Lo único que quería era tomarme un descanso del agotador ritmo de vida que llevaba, ahuyentar la permanente ansiedad que me perseguía a todas partes: miedo de mis profesores, miedo de los deberes, miedo de la tía Paula, miedo a que no consiguiésemos escapar nunca. Un día, en la biblioteca, cogí la revista
Car and Driver.
Al ojear las fotos de los lujosos descapotables, sentí que algo se liberaba en mi mente. Las revistas de coches y motos se convirtieron en una válvula de escape. Deseaba recorrer la noche en un Corvette en lugar de tener que rellenar la declaración de la renta de mi madre y ser la responsable de todo lo que tuviera algo que ver con el inglés. Siempre temía que algo me saliera mal y que apareciera un inspector ante nuestra puerta con preguntas incomprensibles para mí.

Un día, en la biblioteca, estaba echando un vistazo a un número antiguo de la revista
Cycle
que me había regalado el señor Jamali. Un artículo sobre una determinada moto me llamó la atención. Al principió, no entendía por qué ese modelo me resultaba tan familiar, hasta que reconocí la cabeza del indio en el depósito de gasolina. Se parecía a la réplica de juguete que Park llevaba siempre consigo.

Aquella tarde, en la fábrica, busqué a Park.
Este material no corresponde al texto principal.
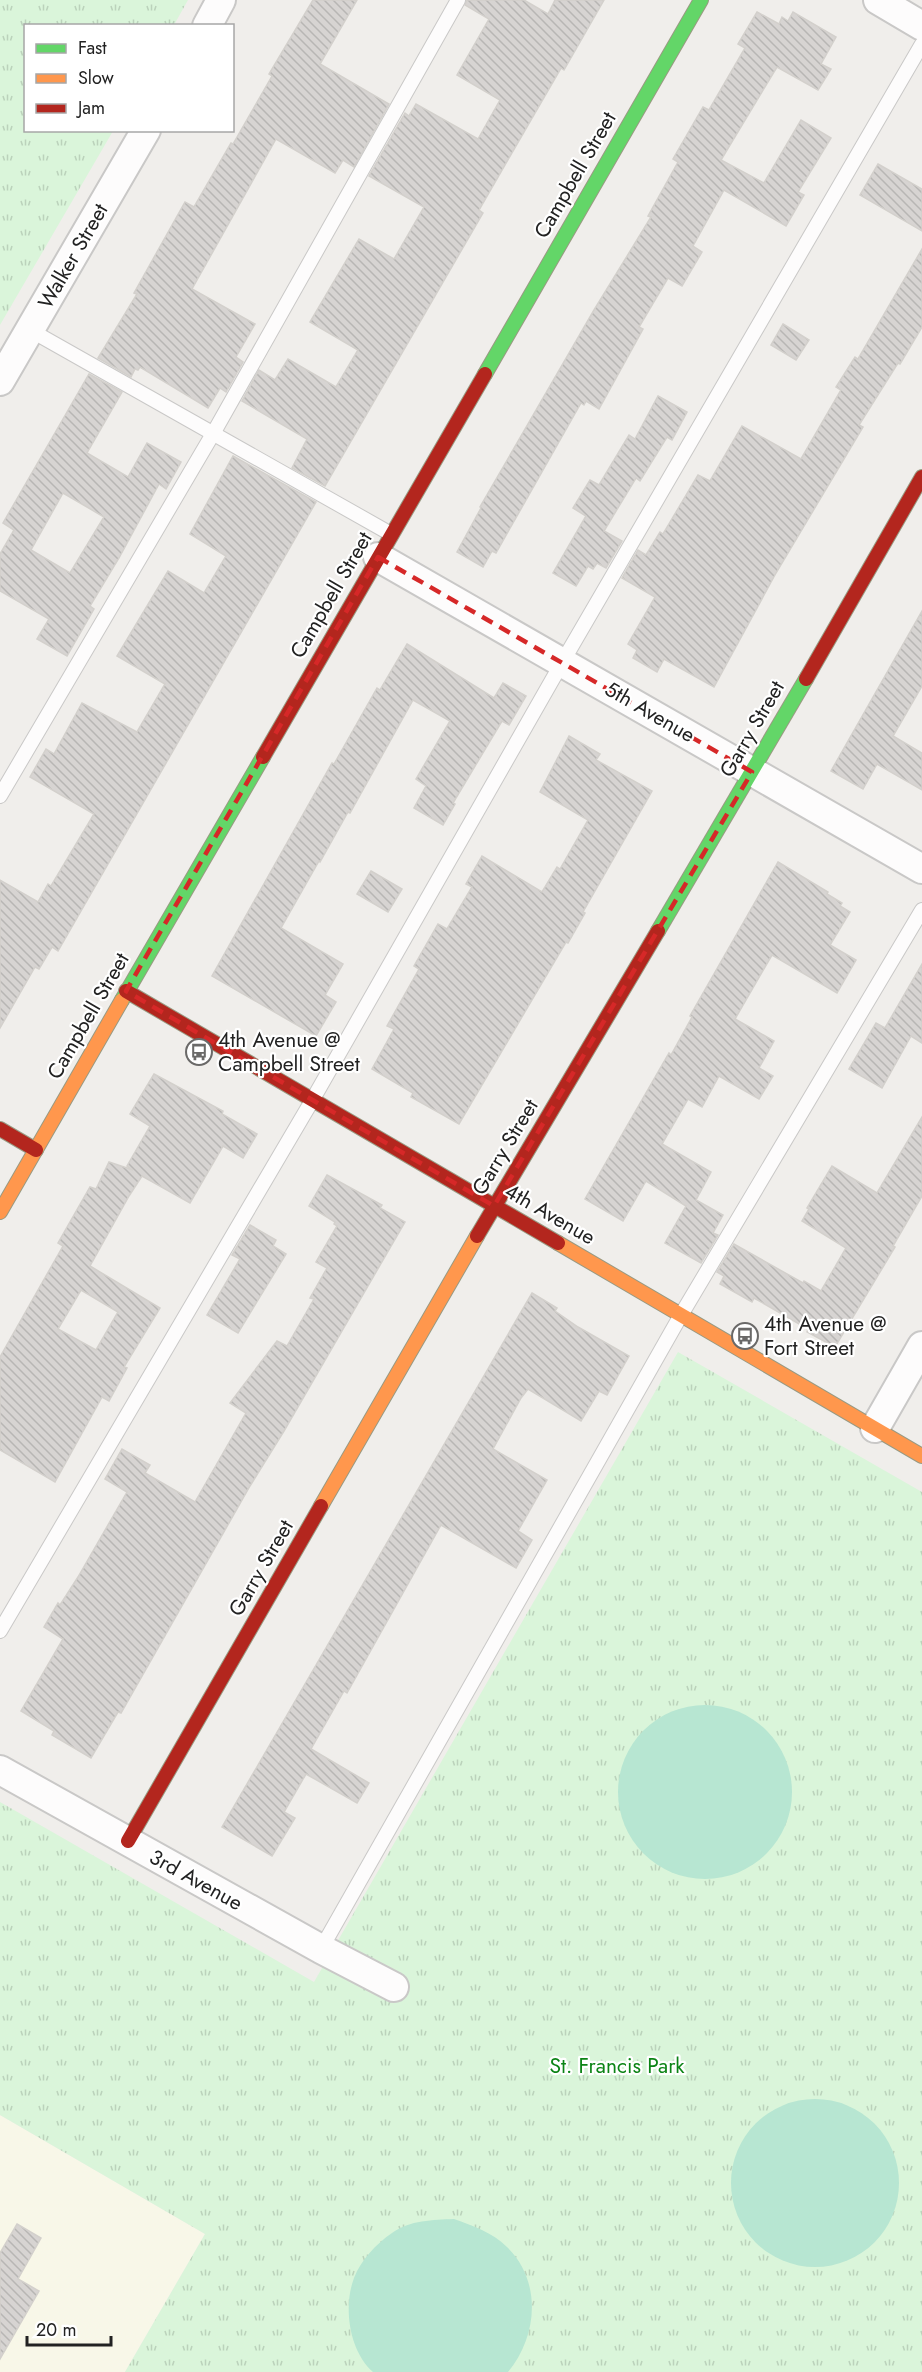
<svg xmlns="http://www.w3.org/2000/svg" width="922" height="2372" font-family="Jost,sans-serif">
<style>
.education{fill:#f8f7e8}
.park{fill:url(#park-tufts)}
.pitch{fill:#b7e6d2}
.building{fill:url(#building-back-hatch);stroke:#d3d0cc;stroke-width:1.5;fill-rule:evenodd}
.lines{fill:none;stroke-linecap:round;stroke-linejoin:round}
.lane-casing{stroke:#c9c8c7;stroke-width:16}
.street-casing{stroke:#c9c8c7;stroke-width:32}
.fast-casing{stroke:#999a82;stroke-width:16}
.slow-casing{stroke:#999a82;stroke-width:16}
.jam-casing{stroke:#999a82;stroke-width:16}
.lane{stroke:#fdfcfc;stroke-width:14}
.street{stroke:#fdfcfc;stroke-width:28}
.fast{stroke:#63d668;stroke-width:14}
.slow{stroke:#ff974d;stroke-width:14}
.jam{stroke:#b3261e;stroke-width:14}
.marked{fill:none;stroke:#d62828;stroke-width:4.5;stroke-dasharray:12 8;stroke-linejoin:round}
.labels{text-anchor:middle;stroke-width:4.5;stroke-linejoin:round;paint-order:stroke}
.street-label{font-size:21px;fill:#222;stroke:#fff}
.poi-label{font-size:21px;fill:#222;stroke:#fff;text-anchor:start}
.park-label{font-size:21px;fill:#0c8416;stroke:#fff}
</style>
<defs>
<pattern id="park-tufts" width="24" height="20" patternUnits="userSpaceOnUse" patternTransform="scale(1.5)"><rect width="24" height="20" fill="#daf5da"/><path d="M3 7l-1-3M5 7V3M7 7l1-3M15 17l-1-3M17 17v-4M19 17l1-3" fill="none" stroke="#bbd2bb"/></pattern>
<pattern id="building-back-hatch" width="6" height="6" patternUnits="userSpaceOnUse" patternTransform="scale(1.5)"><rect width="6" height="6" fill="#d7d4d2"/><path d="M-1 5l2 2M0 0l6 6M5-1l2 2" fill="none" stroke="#b8b6b4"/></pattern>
</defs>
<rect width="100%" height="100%" fill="#f0eeeb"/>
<!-- education -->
<polygon class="education" points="0,2115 205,2234 125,2372 0,2372"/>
<!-- park -->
<g class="park">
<polygon points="0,0 188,0 174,25 26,26 26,130 113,131 0,325"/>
<polygon points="678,1352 922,1492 922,2372 125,2372 205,2234 0,2115 0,1802 314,1982"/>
</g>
<!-- pitch -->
<g class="pitch">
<circle cx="705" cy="1792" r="87"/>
<circle cx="815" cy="2183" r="84"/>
<path d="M 454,2219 C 473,2226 492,2232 507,2247 C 542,2281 538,2336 508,2372 L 373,2372 C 349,2351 343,2307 354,2278 C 361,2260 376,2244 392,2233 C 410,2220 433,2220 454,2219 Z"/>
</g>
<!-- building -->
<g class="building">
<polygon points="313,0 357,0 320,64 389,104 354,167 343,160 335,173 276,139 192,289 255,324 236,357 243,362 226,392 220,388 208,408 140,367 138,370 135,369 131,377 98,358 137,294 134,293 185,202 194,207 231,143 233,144 272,76 269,74"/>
<polygon points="467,0 524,0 548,14 555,0 604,0 564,70 561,68 479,210 483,213 325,486 292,468 307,439 242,401 259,370 275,380 288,359 336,387 358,350 310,322 359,239 394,259 424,207 369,176 405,113 409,116 416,104 478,139 500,100 457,75 489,19 465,5"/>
<polygon points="757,12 779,24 782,17 788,21 793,12 836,37 821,64 831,69 818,90 777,67 721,160 764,183 801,120 831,138 798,192 804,195 786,226 724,190 693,246 702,252 682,286 668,278 639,327 643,329 599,409 586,401 584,405 581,403 496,553 492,551 483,567 457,552 481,508 480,507 594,310 651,217 648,216 678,162 673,159 703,107 709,110 745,48 738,44"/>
<polygon points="878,164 922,189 922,231 860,195"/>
<polygon points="922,249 922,327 900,364 898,363 859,425 863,427 776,573 714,687 664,659 657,672 633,658 637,650 628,644 655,597 622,578 638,550 646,555 660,532 663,534 698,475 710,481 742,426 801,459 841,390 836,387 855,357 858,359"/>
<polygon points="783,324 809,340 796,360 771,345"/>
<path d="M 89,374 L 122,392 L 87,453 L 128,477 L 147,443 L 181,462 L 166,489 L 159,484 L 119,558 L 90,606 L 94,609 L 67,656 L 37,639 L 49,619 L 0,591 L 0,554 L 14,530 L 3,523 ZM 63,493 L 104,517 L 70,573 L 31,550 Z"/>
<polygon points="658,396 687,412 672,440 667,437 640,481 636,478 604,531 622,541 606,568 597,563 593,569 588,566 576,586 553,573 586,516 573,508 590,480 599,485 629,435 635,439"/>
<polygon points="233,456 316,502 58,951 52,947 39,969 35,967 0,1028 0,880 38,902 48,884 51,886 94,814 30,777 46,749 54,754 82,703 137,732 165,684 117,656 168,571 204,593 226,556 190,534"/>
<polygon points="922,611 922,686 893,736 922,753 922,790 877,764 863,789 831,771"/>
<polygon points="407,644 494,698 503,683 526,696 509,725 502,721 453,803 455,804 443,825 414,808 426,786 416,779 450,721 413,700 350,813 348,812 320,862 319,861 281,928 343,964 325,995 336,1002 316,1036 212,976 332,763 334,764 377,688 380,690"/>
<polygon points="569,736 600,754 596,760 652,791 583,912 585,913 568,943 566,942 459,1124 411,1097 413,1093 372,1069 394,1029 387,1026 419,969 414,966 438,924 447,929 472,887 466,884 482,856 542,892 557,867 560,869 588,820 540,792"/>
<polygon points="778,862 828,892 827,894 842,903 840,906 850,912 830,945 856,960 837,993 772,955 735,1019 774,1041 759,1068 773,1076 759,1099 719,1076 702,1107 688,1099 662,1144 711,1172 696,1200 723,1215 713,1233 718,1235 701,1263 665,1243 686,1206 646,1181 623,1221 585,1199 669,1053 671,1055 692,1017 690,1016"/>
<polygon points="371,871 402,889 388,912 357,894"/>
<polygon points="922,964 922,1043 911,1036 882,1088 849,1069 876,1023 885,1028"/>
<path d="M 154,1074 L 223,1111 L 222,1114 L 257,1134 L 243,1158 L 223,1146 L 190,1203 L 142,1176 L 129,1196 L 90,1266 L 160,1308 L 124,1367 L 127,1368 L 109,1401 L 102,1397 L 55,1482 L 0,1450 L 0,1357 L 63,1246 L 58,1243 L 90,1187 L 96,1189 L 109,1162 L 133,1170 L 127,1166 L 150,1126 L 130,1114 ZM 81,1290 L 118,1312 L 96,1350 L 58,1329 Z"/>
<polygon points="922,1117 922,1196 893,1246 895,1247 835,1347 807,1332 808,1329 754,1298 752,1302 720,1284 724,1276 717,1272 734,1244 803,1283 804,1281 821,1291 846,1248 802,1221 809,1209 807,1208 832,1166 877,1193"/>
<polygon points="327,1175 382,1205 380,1208 405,1222 284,1431 250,1486 121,1713 118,1712 91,1758 52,1735 54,1731 21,1711 63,1639 44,1627 58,1603 60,1605 78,1577 127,1492 105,1479 122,1449 150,1465 145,1473 195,1502 246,1413 230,1403 277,1341 287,1346 314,1299 310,1298 327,1268 316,1262 337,1226 334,1224 335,1222 309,1206"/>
<polygon points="250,1225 276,1240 273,1246 286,1254 238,1333 207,1315 240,1259 232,1255"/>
<polygon points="532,1293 557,1308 555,1311 578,1327 629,1356 607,1395 599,1391 581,1421 528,1389 521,1398 493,1449 547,1480 518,1531 532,1540 516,1568 441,1525 347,1693 344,1691 311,1749 369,1783 357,1803 306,1774 284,1812 295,1818 272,1856 222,1827"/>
<polygon points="17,2224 41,2238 18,2279 39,2291 0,2359 0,2253"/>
</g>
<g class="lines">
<defs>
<g id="lane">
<polyline points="30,330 391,534"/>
<polyline points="0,796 214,432 458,0"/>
<polyline points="0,1631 313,1099 563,661 922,44"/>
<polyline points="321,1949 681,1315 922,910"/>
</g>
<g id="street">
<polyline points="878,0 922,26"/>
<polyline points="207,26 221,0"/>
<polyline points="0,381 146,130"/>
<polyline points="378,557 922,869"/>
<polyline points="875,1428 922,1346"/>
<polyline points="0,1770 321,1949 394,1987"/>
</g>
<g id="fast">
<polyline points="485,374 701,0"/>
<polyline points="658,931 806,679"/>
<polyline points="122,1000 263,757"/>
</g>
<g id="slow">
<polyline points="0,1212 122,1000"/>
<polyline points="558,1243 922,1456"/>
<polyline points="321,1506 477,1236"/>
</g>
<g id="jam">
<polyline points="806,679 922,477"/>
<polyline points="263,757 485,374"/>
<polyline points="126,991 558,1243"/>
<polyline points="0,1129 36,1150"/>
<polyline points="477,1236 658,931"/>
<polyline points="128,1841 321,1506"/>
</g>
</defs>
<!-- lane casing -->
<use href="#lane" class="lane-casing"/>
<!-- street casing -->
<use href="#street" class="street-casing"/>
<!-- fast casing -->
<use href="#fast" class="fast-casing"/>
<!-- slow casing -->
<use href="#slow" class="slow-casing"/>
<!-- jam casing -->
<use href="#jam" class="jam-casing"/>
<!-- lane -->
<use href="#lane" class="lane"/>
<!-- street -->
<use href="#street" class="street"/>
<!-- fast -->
<use href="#fast" class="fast"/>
<!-- slow -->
<use href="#slow" class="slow"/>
<!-- jam -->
<use href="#jam" class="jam"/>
</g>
<!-- marked area -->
<path class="marked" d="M 378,557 L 752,772 L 494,1206 L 126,991 Z"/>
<!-- icons -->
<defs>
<symbol id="bus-ring" viewBox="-11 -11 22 22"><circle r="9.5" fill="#fff" stroke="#6a6968" stroke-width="1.5"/><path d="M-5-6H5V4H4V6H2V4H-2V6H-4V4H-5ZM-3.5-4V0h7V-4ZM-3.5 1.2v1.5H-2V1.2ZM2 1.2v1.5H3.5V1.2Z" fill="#6a6968"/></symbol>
</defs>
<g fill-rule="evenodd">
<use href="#bus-ring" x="184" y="1037" width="30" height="30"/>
<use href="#bus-ring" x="730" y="1321" width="30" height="30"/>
</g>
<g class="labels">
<!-- street labels -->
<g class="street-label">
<text transform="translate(575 175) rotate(-60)" y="7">Campbell Street</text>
<text transform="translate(73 256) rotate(-60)" y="7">Walker Street</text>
<text transform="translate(331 595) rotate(-60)" y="7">Campbell Street</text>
<text transform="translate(650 712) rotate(30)" y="7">5th Avenue</text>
<text transform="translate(752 729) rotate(-60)" y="7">Garry Street</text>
<text transform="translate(88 1016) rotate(-60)" y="7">Campbell Street</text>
<text transform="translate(505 1147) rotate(-59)" y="7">Garry Street</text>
<text transform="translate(550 1214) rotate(30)" y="7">4th Avenue</text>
<text transform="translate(261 1568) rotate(-60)" y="7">Garry Street</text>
<text transform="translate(196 1880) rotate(29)" y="7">3rd Avenue</text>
</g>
<!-- poi labels -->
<g class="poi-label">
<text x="218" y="1047">4th Avenue @<tspan x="218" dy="24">Campbell Street</tspan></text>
<text x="764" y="1331">4th Avenue @<tspan x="764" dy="24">Fort Street</tspan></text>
</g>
<!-- park labels -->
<g class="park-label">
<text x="617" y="2073">St. Francis Park</text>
</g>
</g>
<!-- legend -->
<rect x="24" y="24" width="210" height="108" fill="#ffffff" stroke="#a7a7a7" stroke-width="1.5"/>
<rect x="36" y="44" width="30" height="9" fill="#63d668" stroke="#a7a7a7" stroke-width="1.5"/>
<text x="78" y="54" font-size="18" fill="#222222">Fast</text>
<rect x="36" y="74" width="30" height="9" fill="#ff974d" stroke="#a7a7a7" stroke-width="1.5"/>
<text x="78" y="84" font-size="18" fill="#222222">Slow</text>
<rect x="36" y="104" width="30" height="9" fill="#b3261e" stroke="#a7a7a7" stroke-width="1.5"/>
<text x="78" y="114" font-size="18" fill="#222222">Jam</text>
<!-- scale -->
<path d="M27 2336v9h84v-9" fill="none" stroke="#222222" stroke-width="3"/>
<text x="36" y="2336" font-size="18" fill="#222222" stroke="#ffffff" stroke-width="4.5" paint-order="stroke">20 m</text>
</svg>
Se había apartado de su madre, cosa que solía hacer, pero como no molestaba a nadie, la gente lo ignoraba. Se encontraba junto a una de las costureras, contemplando fijamente la rueda de su máquina. Parecía hipnotizado por sus chirridos. Como siempre, tenía su moto de juguete en la mano.

—¡Este crío me da unos sustos de muerte! —se quejó la costurera a la compañera que tenía al lado, sin dejar de trabajar. Las prendas pasaban por su máquina a la velocidad del rayo—. Podría ponerse a mirar otra cosa.

—Pues que no sea a mí —se burló la otra mujer.

—Me alegro de no tener un hijo así, con la enfermedad blanca.

Con esa expresión china estaba llamando a Park retrasado. Me molestó su comentario, pero me pregunté si Park tendría un problema más profundo que una simple sordera. Más por fastidiar a las mujeres que por otra cosa, lo llamé en voz alta:

—Park, tengo un artículo sobre tu moto.

Para mi sorpresa, se giró con cara de interés. Las dos costureras se quedaron de piedra.

—Toma —le dije.

El pequeño agarró la revista, se la acercó a unos centímetros del rostro y empezó a darle vueltas, cambiando la posición de la foto de la moto. Con cuidado, aparté sus manos del texto del artículo y empecé a leer:

—La Indian Chief de 1934 es todo un clásico, con su famoso logo de las plumas de indio en el tanque de gasolina. La gigantesca fábrica de la empresa en Springfield se llamaba Wigwam...

Cuando terminé de leer, tanto Park como las mujeres me observaban con atención. Las costureras murmuraron algo y volvieron a su trabajo. Le entregué la revista a Park.

—Matt puede leerte el resto más tarde.